Thales, Austal and Tropical Reef Sign MOU to Support Australian Shipbuilding and Sustainment Enterprise

In Cairns, Thales Australia, Austal and Tropical Reef Shipyard signed a Memorandum of Understanding (MoU) to support the Australian Government’s National Naval Shipbuilding and Sustainment Enterprise. The MoU prioritises the development of local professional, technical and trade skills of the Far North Queensland region. It focusses on the capability assurance of Navy assets through the delivery of project management, and ship repair and defect rectification services to Navy from Cairns. Thales Australia, Austal and Tropical Reef Shipyard recognise that close collaborative relationships between industrial partners and suppliers are essential to ensure Navy has the capability it needs.The local and efficient delivery of Ship Support, Sustainment and Lifecycle Management is critical to support the Royal Australian Navy’s ability to fight and win at sea.

* [Entries shown]:

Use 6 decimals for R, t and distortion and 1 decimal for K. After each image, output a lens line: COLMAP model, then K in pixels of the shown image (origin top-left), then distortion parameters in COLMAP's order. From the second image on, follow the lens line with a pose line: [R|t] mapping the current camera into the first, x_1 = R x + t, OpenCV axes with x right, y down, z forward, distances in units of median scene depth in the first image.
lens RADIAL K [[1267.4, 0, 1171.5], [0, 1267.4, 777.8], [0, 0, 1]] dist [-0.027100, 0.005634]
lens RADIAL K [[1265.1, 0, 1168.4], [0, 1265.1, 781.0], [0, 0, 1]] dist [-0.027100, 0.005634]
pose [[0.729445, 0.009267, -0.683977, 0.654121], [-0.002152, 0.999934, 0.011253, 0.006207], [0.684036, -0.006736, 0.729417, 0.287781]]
==
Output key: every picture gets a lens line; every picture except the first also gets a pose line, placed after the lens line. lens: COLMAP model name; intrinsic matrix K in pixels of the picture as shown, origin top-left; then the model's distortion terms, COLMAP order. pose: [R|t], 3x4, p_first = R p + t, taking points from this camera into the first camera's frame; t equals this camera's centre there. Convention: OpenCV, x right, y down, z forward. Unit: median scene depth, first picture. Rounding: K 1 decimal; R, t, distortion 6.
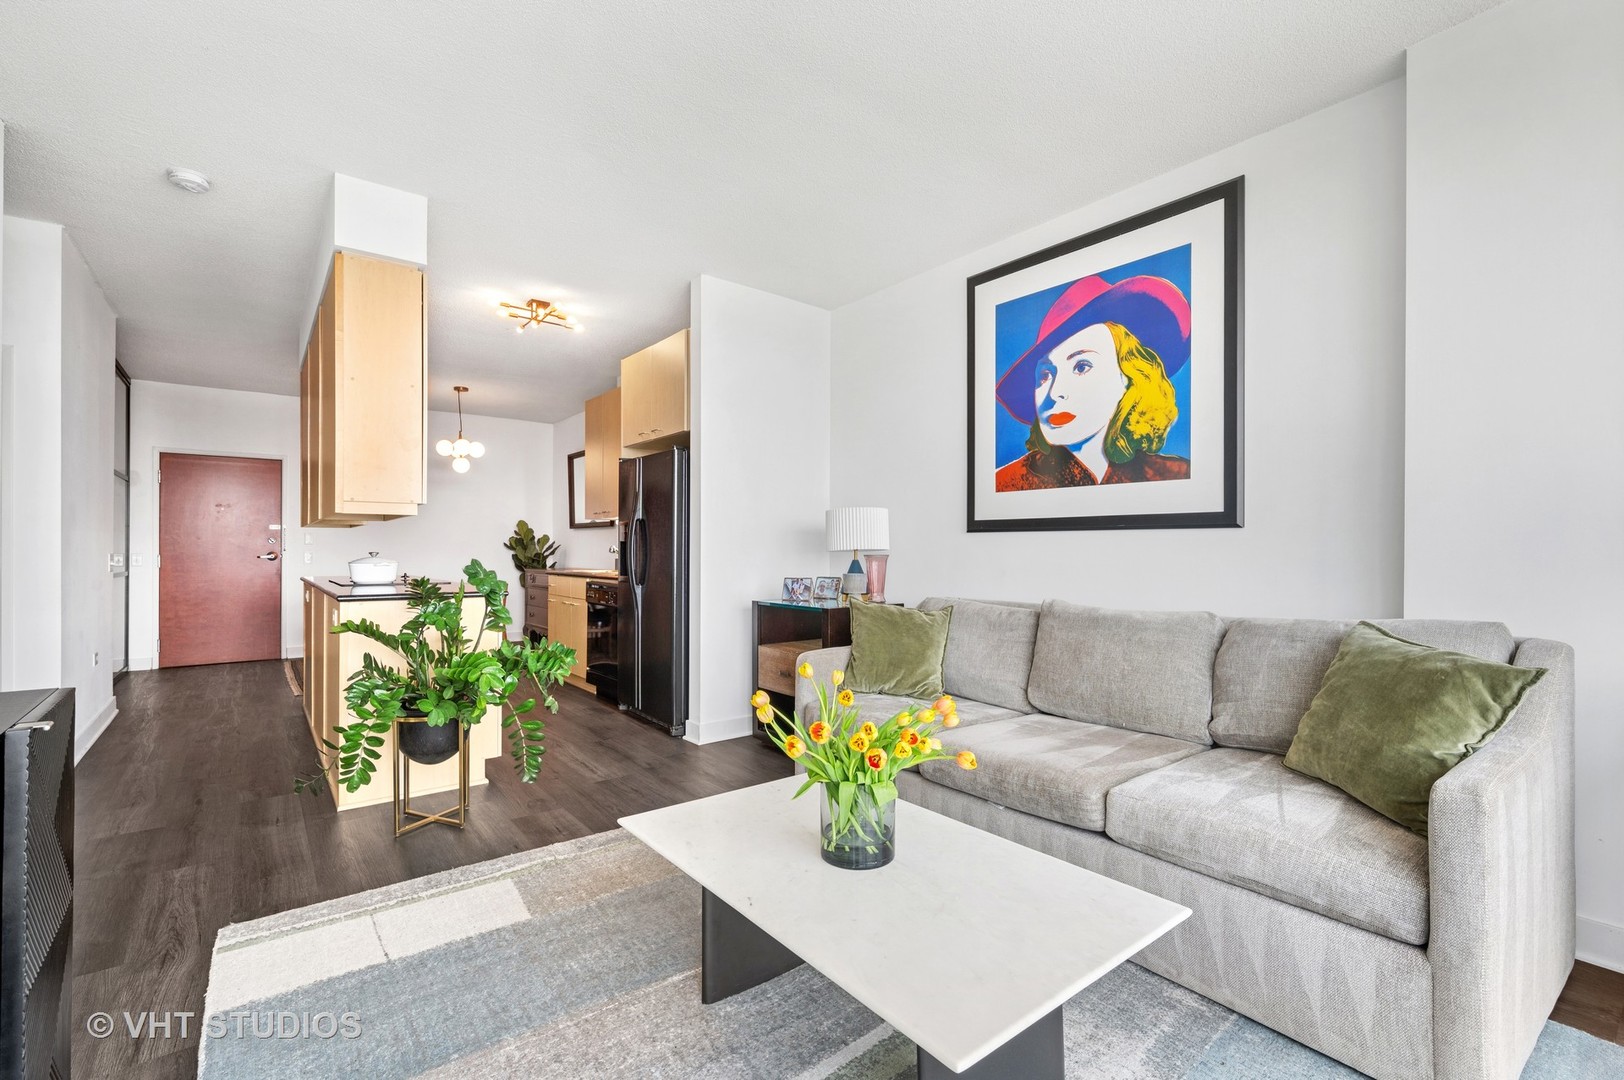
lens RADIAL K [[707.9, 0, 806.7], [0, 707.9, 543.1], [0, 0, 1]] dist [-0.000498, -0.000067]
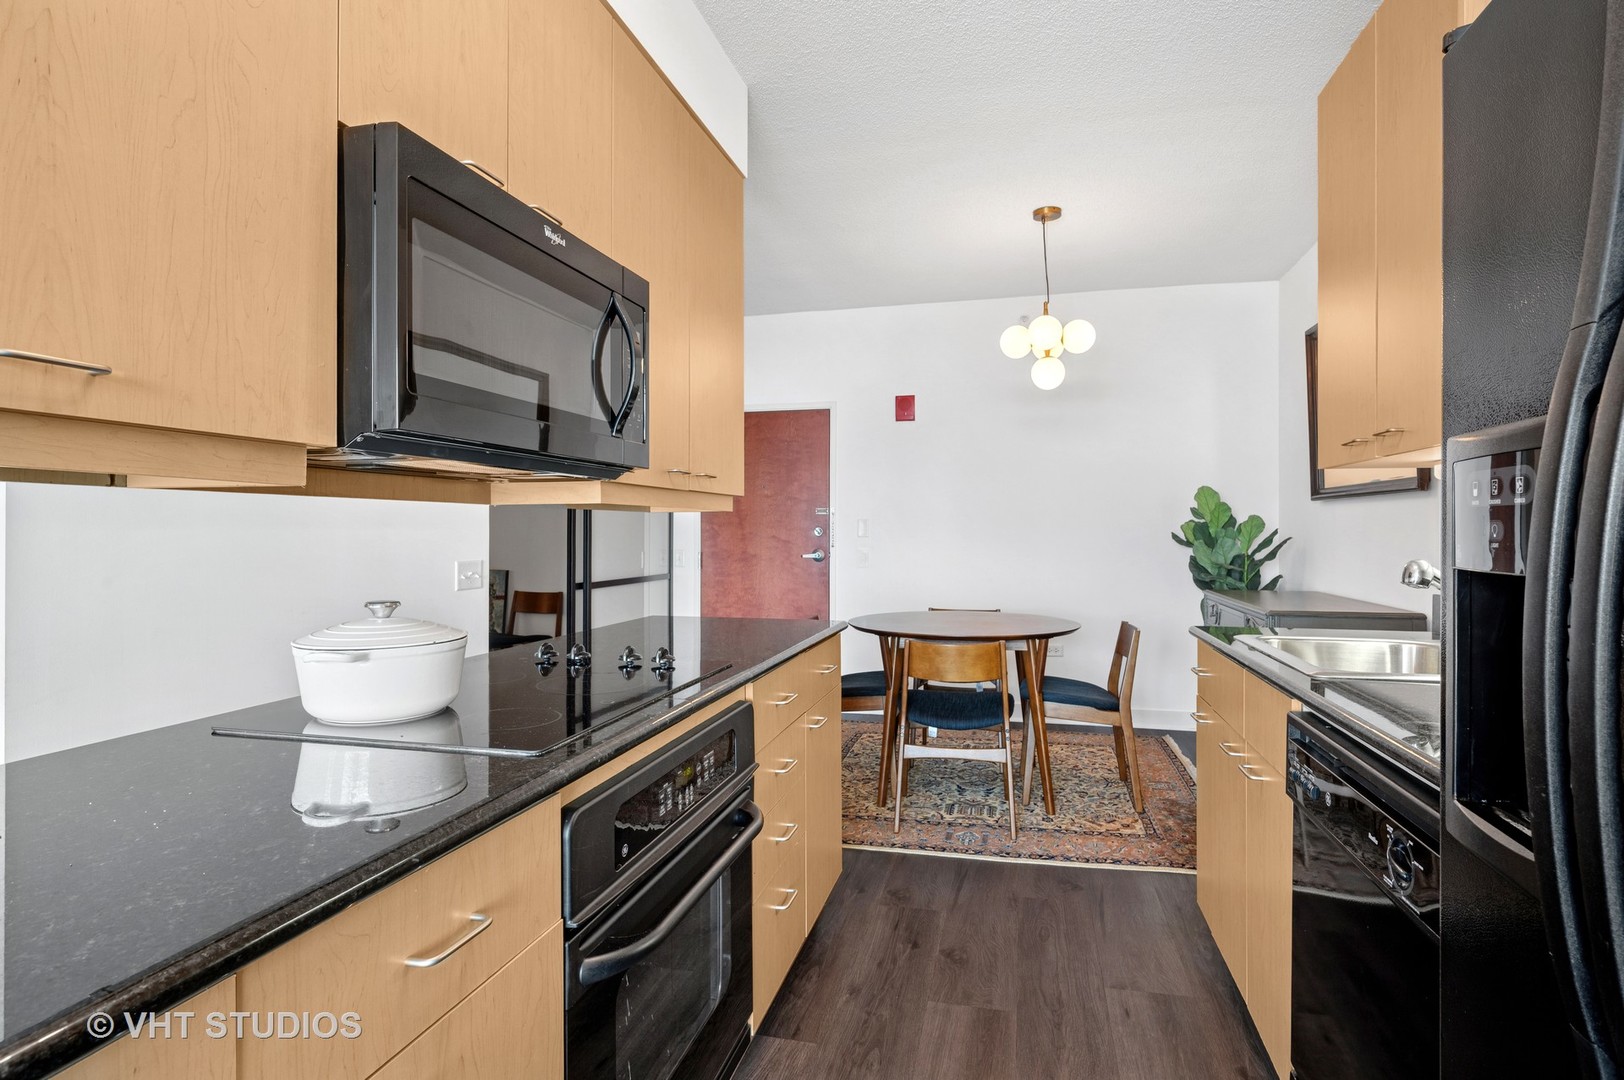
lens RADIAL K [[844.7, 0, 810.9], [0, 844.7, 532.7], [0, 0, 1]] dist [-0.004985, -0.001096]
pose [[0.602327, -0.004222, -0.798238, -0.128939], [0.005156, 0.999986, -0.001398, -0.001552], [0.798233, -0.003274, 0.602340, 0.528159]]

* [Things to do]:
a: Answer these questions using the MoU announcement:
(i) In which city was the Memorandum of Understanding signed?
(ii) Which region's local professional, technical and trade skills does the MoU prioritize?
(iii) What services does the MoU focus on delivering to Navy from Cairns?
b: Render this sentence from the MoU announcement in French: "The MoU prioritises the development of local professional, technical and trade skills of the Far North Queensland region."
c: Reproduce the passage of the MoU announcement from "In Cairns, Thales" up to and including "win at sea.".

* [Per-task outputs]:
a:
(i) Cairns
(ii) The Far North Queensland region
(iii) Project management, and ship repair and defect rectification services

b: Le protocole d'accord donne la priorité au développement des compétences professionnelles, techniques et de métier locales de la région du Far North Queensland.

c:
In Cairns, Thales Australia, Austal and Tropical Reef Shipyard signed a Memorandum of Understanding (MoU) to support the Australian Government’s National Naval Shipbuilding and Sustainment Enterprise. The MoU prioritises the development of local professional, technical and trade skills of the Far North Queensland region. It focusses on the capability assurance of Navy assets through the delivery of project management, and ship repair and defect rectification services to Navy from Cairns. Thales Australia, Austal and Tropical Reef Shipyard recognise that close collaborative relationships between industrial partners and suppliers are essential to ensure Navy has the capability it needs.The local and efficient delivery of Ship Support, Sustainment and Lifecycle Management is critical to support the Royal Australian Navy’s ability to fight and win at sea.